The report found that 49 countries have yet to adopt any of the WHO recommended measures to reduce smoking, 41 of those are low- and middle-income countries.

The report also comes at a time when the evolving tobacco industry has used the pandemic to expand access to and promote their products. "The tobacco industry and other industries that are involved in the manufacturing and marketing of e-cigarettes, for example, were very active during the pandemic … they ensured that consumers had continuous access to these harmful products through contactless delivery, for example, or curbside drop-offs. And what is particularly concerning about those forms of access is that those who are under-age, who would normally not have access or difficulty accessing these products, could be made potentially easier through this contactless delivery system. We also know that they were providing promotional discounts, appropriating the #StayAtHome hashtag on social media for their own marketing purpose,” Dr. Hebe Gouda, Adjunct Associate Professor in the University of Queensland Australia’s School of Public Health, told the WHO in a recent podcast.

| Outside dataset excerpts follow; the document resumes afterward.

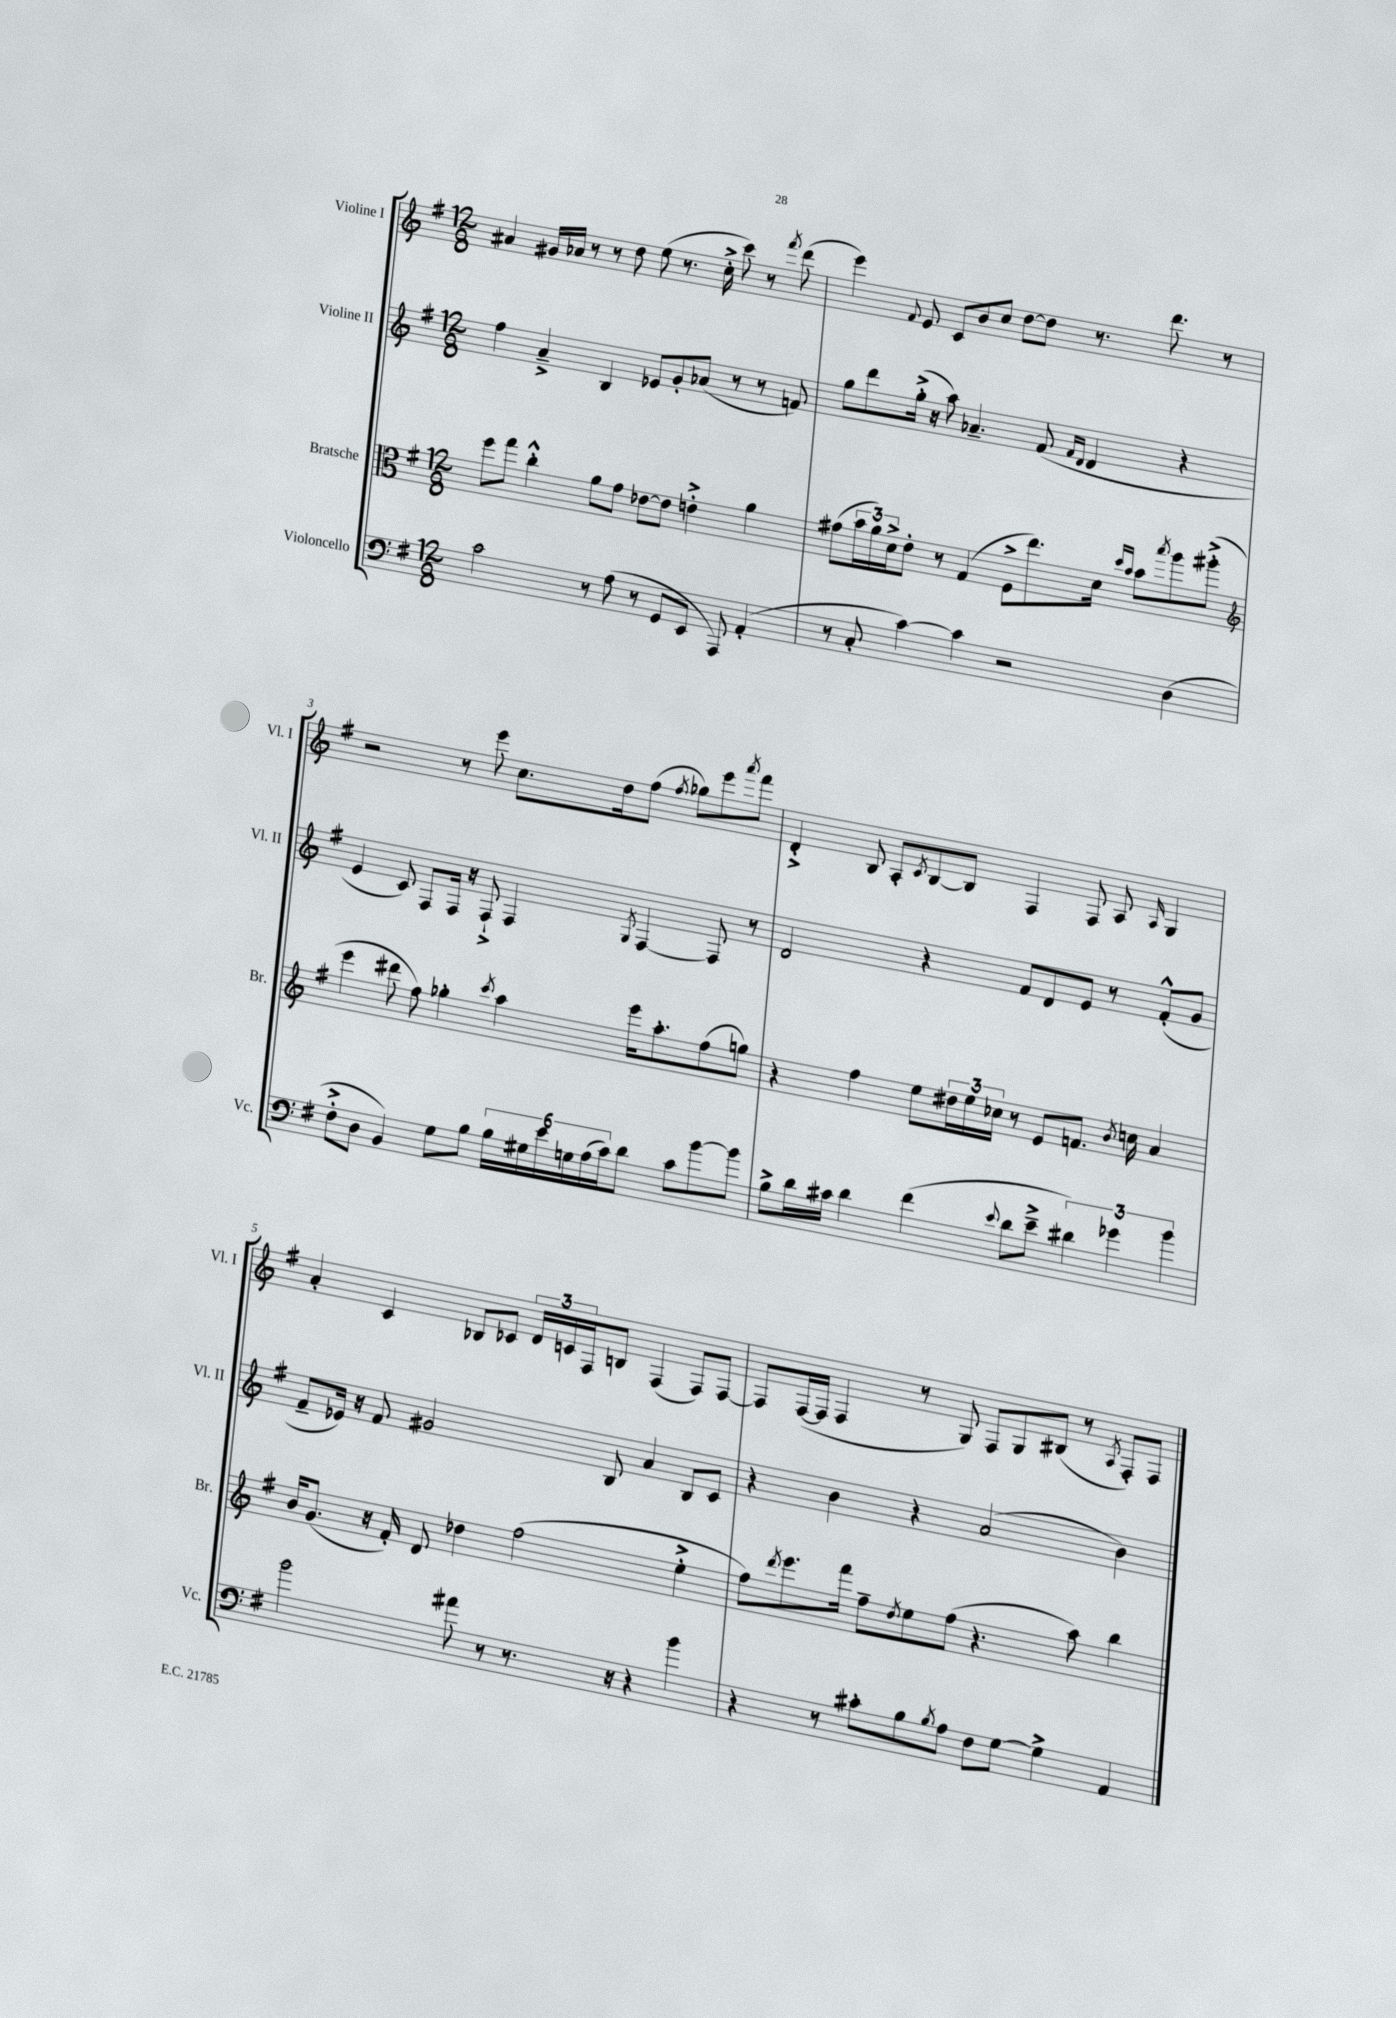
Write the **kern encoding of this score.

**kern	**kern	**kern	**kern
*staff4	*staff3	*staff2	*staff1
*clefF4	*clefC3	*clefG2	*clefG2
*k[f#]	*k[f#]	*k[f#]	*k[f#]
*M12/8	*M12/8	*M12/8	*M12/8
2c	8ff#	4ff#	4a#
.	8gg	.	.
.	4cc'^^	4a~^	16g#
.	.	.	16a-
.	.	.	8r
8r	8a	4B	8r
(8A	8g	.	8dd
8r	[8e-	8e-	(8ee
8GG	8e-]	8g'	8.r
8EE	4e'^	(8a-	.
.	.	.	16cc'^
8AAA)	.	8r	8ccc)
(4AA'	4a	8r	8r
.	.	.	8qfff#
.	.	8f)	(8ddd
=	=	=	=
8r	(8g#	8gg	4eee)
8C'	24b	8ddd	.
.	24a)	.	.
.	24d^	.	.
.	.	.	8qqf#
[4c)	8e'	(16gg'^	8e
.	.	16r	.
.	8r	8aa)	8c
4c]	(4G	4.a-~	8b
.	.	.	8cc
2r	8F#^	.	[8dd
.	8.ee)	(8f#	8dd]
.	.	16qqf#	.
.	.	16qqd	.
.	.	4d	8.r
.	16d	.	.
.	16qqdd	.	.
.	16qqb	.	.
.	8b	.	.
.	.	.	8.ddd
.	8qbb	.	.
(4D	8aa	4r	.
.	(8aa#'^	.	8r
=	=	=	=
*	*clefG2	*	*
8F#'^	4eee	4e	2r
8D	.	.	.
4BB)	8ddd#	8c)	.
.	8ff#)	8F#	.
8G	4gg-'	16F#	8r
.	.	16r	.
8B	.	8F#`^	8eee
.	8qccc	.	.
24B	4aa	4F#	8.cc
24G#	.	.	.
24e	.	.	.
24G	.	.	.
(24A	.	.	.
.	.	.	16dd
24c)	.	.	.
.	.	8qG	.
8d	16eee	[4F#	(8ff#
.	8.aa'	.	.
.	.	.	8qff#
8c	.	.	8gg-)
[8b	(8ff#	8F#]	8eee
.	.	.	8qaaa
8b]	8gg)	8r	8fff#
=	=	=	=
8B^	4r	2d	4d'^
16d	.	.	.
16c#	.	.	.
4d	4ff#	.	8B
.	.	.	8A'
.	.	.	8qc
(4f#	8ee	4r	[8B
.	24dd#	.	8B]
.	24ee	.	.
.	24cc-	.	.
8qqe	.	.	.
8d	8r	8f#	4F#
8e~^	8e	8d	.
6d#)	8.f	8e	8F#
.	.	8r	8A
6g-	.	.	.
.	8qb	.	.
.	16cc	.	.
.	.	.	16qqA
.	4a	(8f#'^^	4G
6b	.	.	.
.	.	8g	.
=	=	=	=
2b	16b	8f#~	4a'
.	(8.g	.	.
.	.	16e-)	.
.	.	16r	.
.	16r	8f#	4c
.	16f#')	.	.
.	8d	2g#	.
8a#	4dd-	.	8B-
8r	.	.	8c-
8.r	(2ff#	.	24d
.	.	.	24c
.	.	.	24F#
.	.	8B	8B
16r	.	.	.
4r	.	4a	(4F#
4b	4ee'^	8B	8F#)
.	.	8c	[8F#
=	=	=	=
4r	8ff#)	4r	8F#]
.	8qddd	.	.
.	8.eee	.	([16F#
.	.	.	16F#]
8r	.	4b	4F#
.	16fff#	.	.
8c#'	8ff#~	.	.
.	8qdd	.	.
8B	8ee	4r	8r
8qB	.	.	.
8A	(8ff#	.	8G)
8F#	4.r	(2a	8F#
[8G	.	.	8G
4G^]	.	.	(8B#
.	8aa)	.	8r
.	.	.	8qA
4AA	4bb	4b)	8F#')
.	.	.	8F#
==	==	==	==
*-	*-	*-	*-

Although the proportion of people using tobacco has declined in most countries, population growth means the total number of people using tobacco is still high and growing. An estimated 1 billion people smoke – 80 percent of whom live in low- and middle-income countries. Researchers reported in the Lancet that approximately 32 percent of men and 7 percent of women smoke daily. Scientists estimate that smoking claims between five and eight million lives every year. And smoking by pregnant women is a major preventable cause of childhood stunting.